ASSIGNED TASK:
Go through the data and copy every line in which "capture" appears.

INPUT FOR THIS TASK:
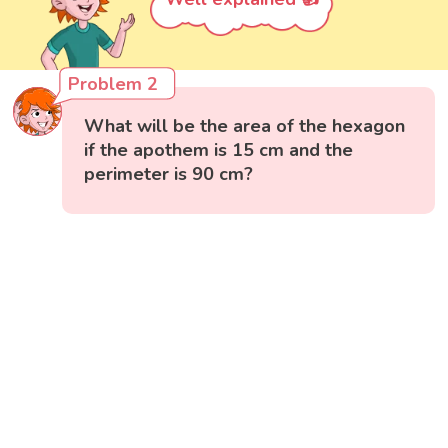
Problem 2
What will be the area of the hexagon
if the apothem is 15 cm and the
perimeter is 90 cm?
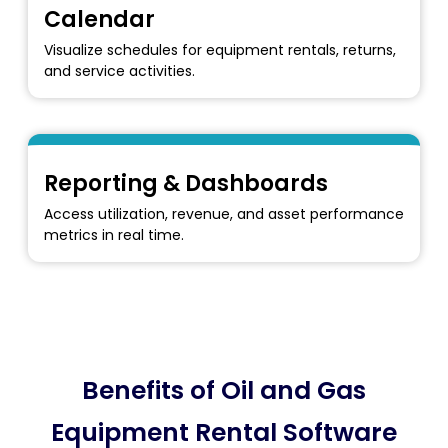
Calendar
Visualize schedules for equipment rentals, returns,
and service activities.
Reporting & Dashboards
Access utilization, revenue, and asset performance
metrics in real time.
Benefits of Oil and Gas
Equipment Rental Software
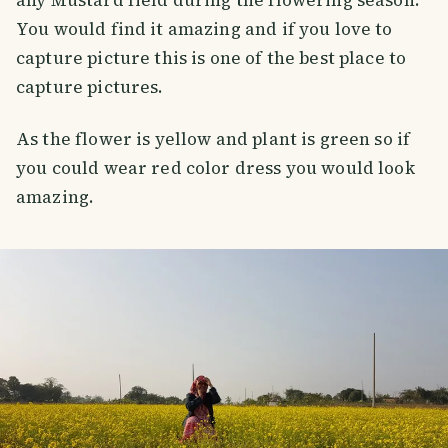
You would find it amazing and if you love to
capture picture this is one of the best place to
capture pictures.
As the flower is yellow and plant is green so if
you could wear red color dress you would look
amazing.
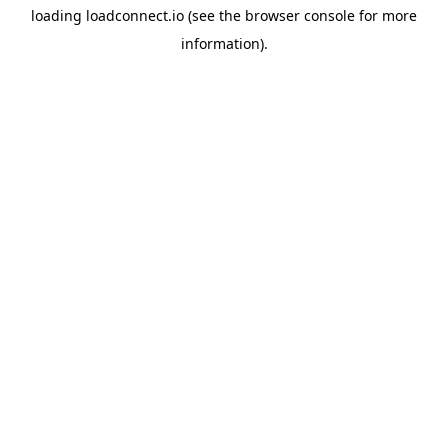
loading
loadconnect.io
(see the
browser console
for more
information).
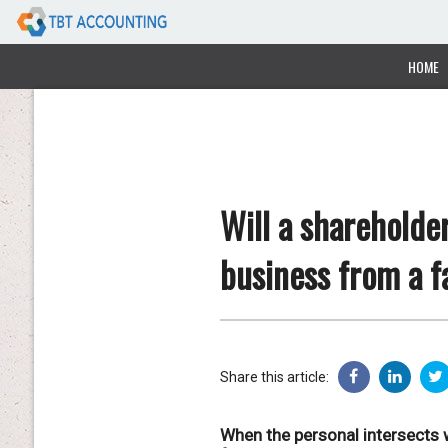
HOME
Will a shareholde
business from a f
Share this article:
When the personal intersects w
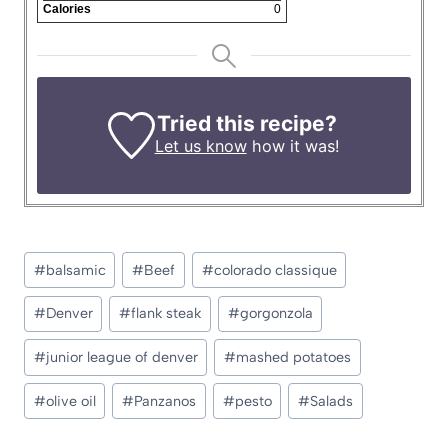
Calories
0
Tried this recipe?
Let us know
how it was!
Post
#
balsamic
#
Beef
#
colorado classique
Tags:
#
Denver
#
flank steak
#
gorgonzola
#
junior league of denver
#
mashed potatoes
#
olive oil
#
Panzanos
#
pesto
#
Salads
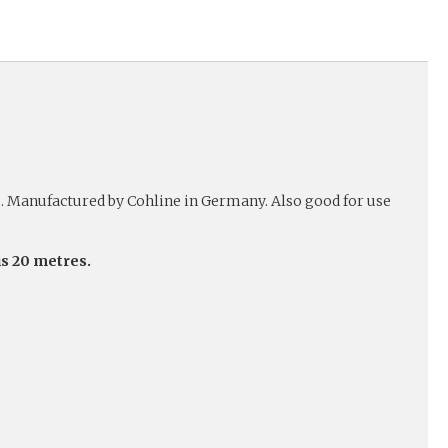
o. Manufactured by Cohline in Germany. Also good for use
is 20 metres.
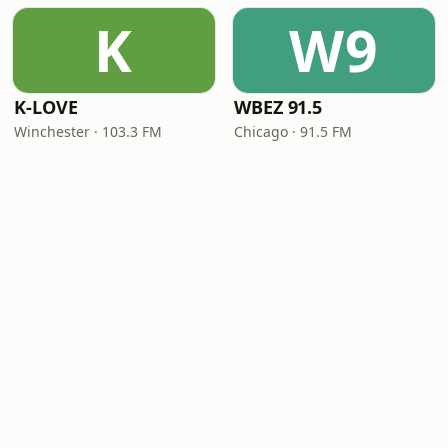
K
W9
K-LOVE
WBEZ 91.5
Winchester · 103.3 FM
Chicago · 91.5 FM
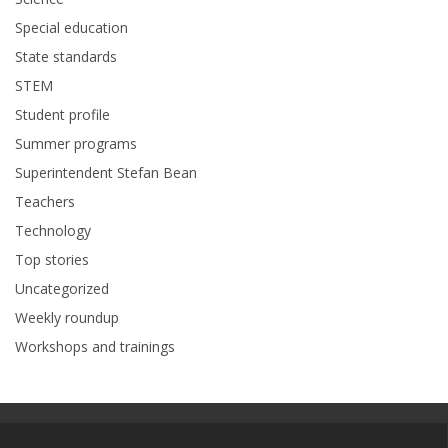
Special education
State standards
STEM
Student profile
Summer programs
Superintendent Stefan Bean
Teachers
Technology
Top stories
Uncategorized
Weekly roundup
Workshops and trainings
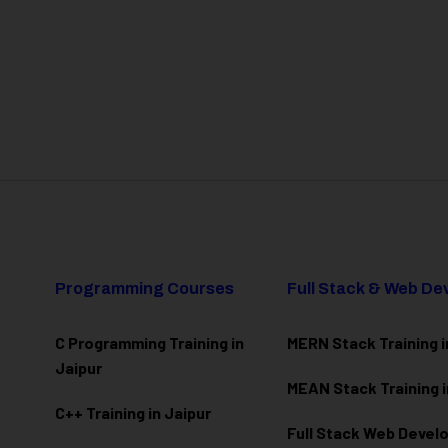
Programming Courses
Full Stack & Web D
C Programming Training in
MERN Stack Training i
Jaipur
MEAN Stack Training i
C++ Training in Jaipur
Full Stack Web Deve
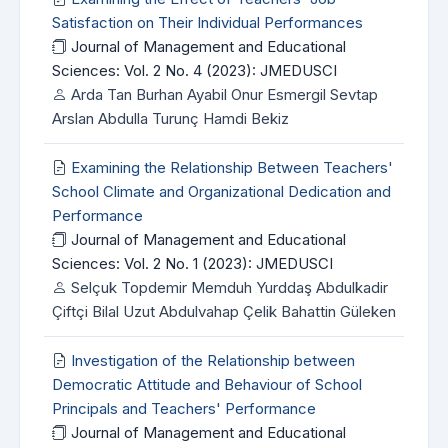
Satisfaction on Their Individual Performances
Journal of Management and Educational
Sciences: Vol. 2 No. 4 (2023): JMEDUSCI
Arda Tan Burhan Ayabil Onur Esmergil Sevtap
Arslan Abdulla Turunç Hamdi Bekiz
Examining the Relationship Between Teachers'
School Climate and Organizational Dedication and
Performance
Journal of Management and Educational
Sciences: Vol. 2 No. 1 (2023): JMEDUSCI
Selçuk Topdemir Memduh Yurddaş Abdulkadir
Çiftçi Bilal Uzut Abdulvahap Çelik Bahattin Güleken
Investigation of the Relationship between
Democratic Attitude and Behaviour of School
Principals and Teachers' Performance
Journal of Management and Educational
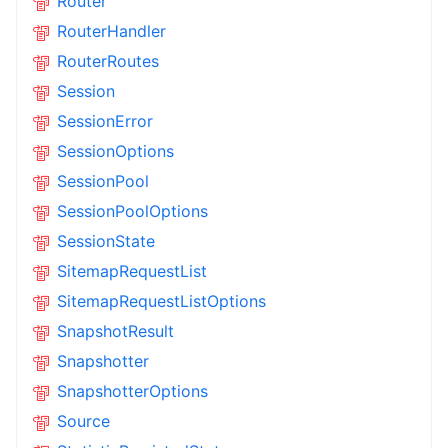
Router
RouterHandler
RouterRoutes
Session
SessionError
SessionOptions
SessionPool
SessionPoolOptions
SessionState
SitemapRequestList
SitemapRequestListOptions
SnapshotResult
Snapshotter
SnapshotterOptions
Source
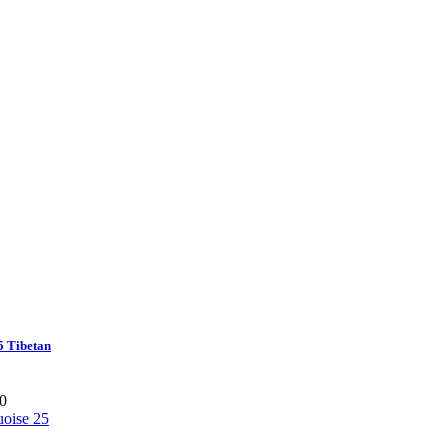
5 Tibetan
0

RESULT OF THIS EXERCISE:
capture picture this is one of the best place to
capture pictures.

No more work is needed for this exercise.